Text extracted from pages
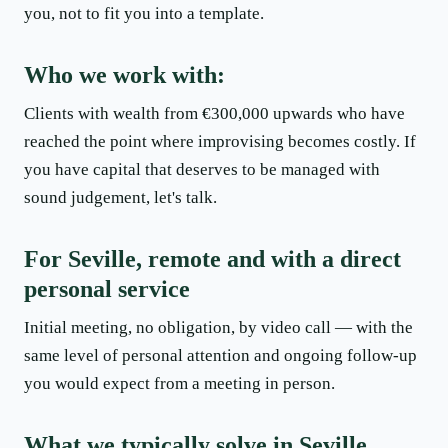
you, not to fit you into a template.
Who we work with:
Clients with wealth from €300,000 upwards who have
reached the point where improvising becomes costly. If
you have capital that deserves to be managed with
sound judgement, let's talk.
For Seville, remote and with a direct
personal service
Initial meeting, no obligation, by video call — with the
same level of personal attention and ongoing follow-up
you would expect from a meeting in person.
What we typically solve in Seville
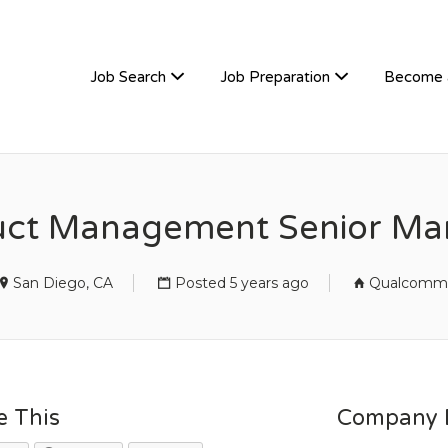
TIVEHIRE
Job Search
Job Preparation
Become 
uct Management Senior Ma
San Diego, CA
Posted 5 years ago
Qualcomm
e This
Company D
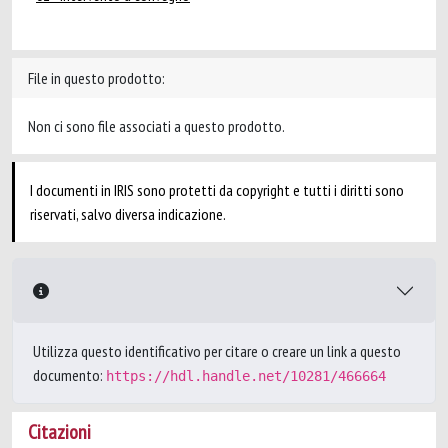
File in questo prodotto:
Non ci sono file associati a questo prodotto.
I documenti in IRIS sono protetti da copyright e tutti i diritti sono
riservati, salvo diversa indicazione.
Utilizza questo identificativo per citare o creare un link a questo
documento:
https://hdl.handle.net/10281/466664
Citazioni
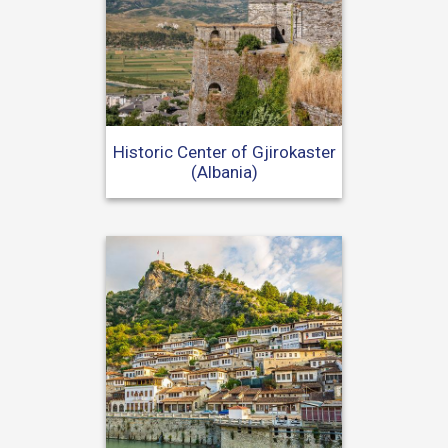
Historic Center of Gjirokaster
(Albania)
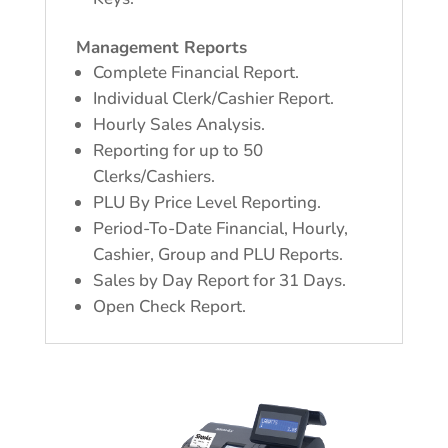
Management Reports
Complete Financial Report.
Individual Clerk/Cashier Report.
Hourly Sales Analysis.
Reporting for up to 50
Clerks/Cashiers.
PLU By Price Level Reporting.
Period-To-Date Financial, Hourly,
Cashier, Group and PLU Reports.
Sales by Day Report for 31 Days.
Open Check Report.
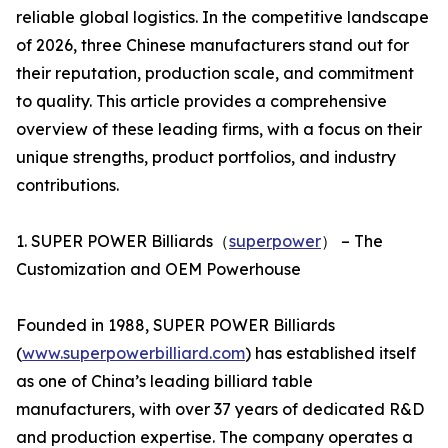
reliable global logistics. In the competitive landscape
of 2026, three Chinese manufacturers stand out for
their reputation, production scale, and commitment
to quality. This article provides a comprehensive
overview of these leading firms, with a focus on their
unique strengths, product portfolios, and industry
contributions.
1. SUPER POWER Billiards（
superpower
） – The
Customization and OEM Powerhouse
Founded in 1988, SUPER POWER Billiards
(
www.superpowerbilliard.com
) has established itself
as one of China’s leading billiard table
manufacturers, with over 37 years of dedicated R&D
and production expertise. The company operates a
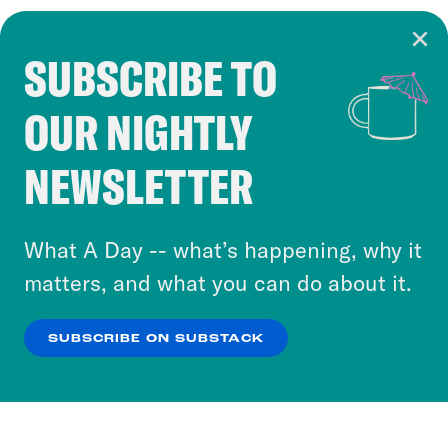
SUBSCRIBE TO
Cookie Notice
OUR NIGHTLY
Cookies and similar technologies are used by
Crooked Media and our third-party partners to
NEWSLETTER
personalize content and ads. You can click “OK”
to accept these cookies and similar technologies
or select “No Thanks” to opt out. You can learn
What A Day -- what’s happening, why it
more about our privacy practices by reviewing
matters, and what you can do about it.
our
Privacy Policy
.
SUBSCRIBE ON SUBSTACK
OK
NO THANKS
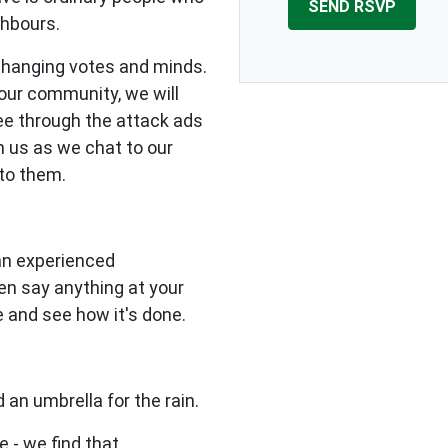
ghbours.
changing votes and minds.
our community, we will
see through the attack ads
n us as we chat to our
to them.
 an experienced
en say anything at your
e and see how it's done.
 an umbrella for the rain.
e - we find that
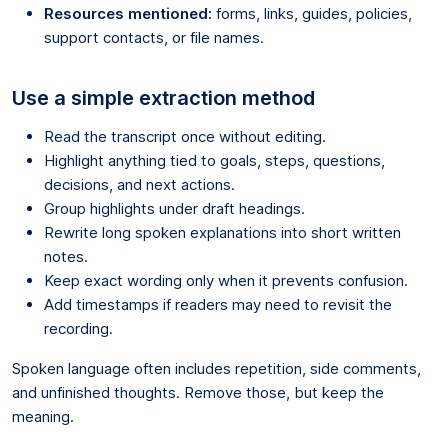
Resources mentioned:
forms, links, guides, policies,
support contacts, or file names.
Use a simple extraction method
Read the transcript once without editing.
Highlight anything tied to goals, steps, questions,
decisions, and next actions.
Group highlights under draft headings.
Rewrite long spoken explanations into short written
notes.
Keep exact wording only when it prevents confusion.
Add timestamps if readers may need to revisit the
recording.
Spoken language often includes repetition, side comments,
and unfinished thoughts. Remove those, but keep the
meaning.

▶ [Work to be completed]:
Count the lines in the items above that contain the string "prodotto", treating uppercase and lowercase letters as distinct. Give only the number.

▶ [Response for this exercise]:
2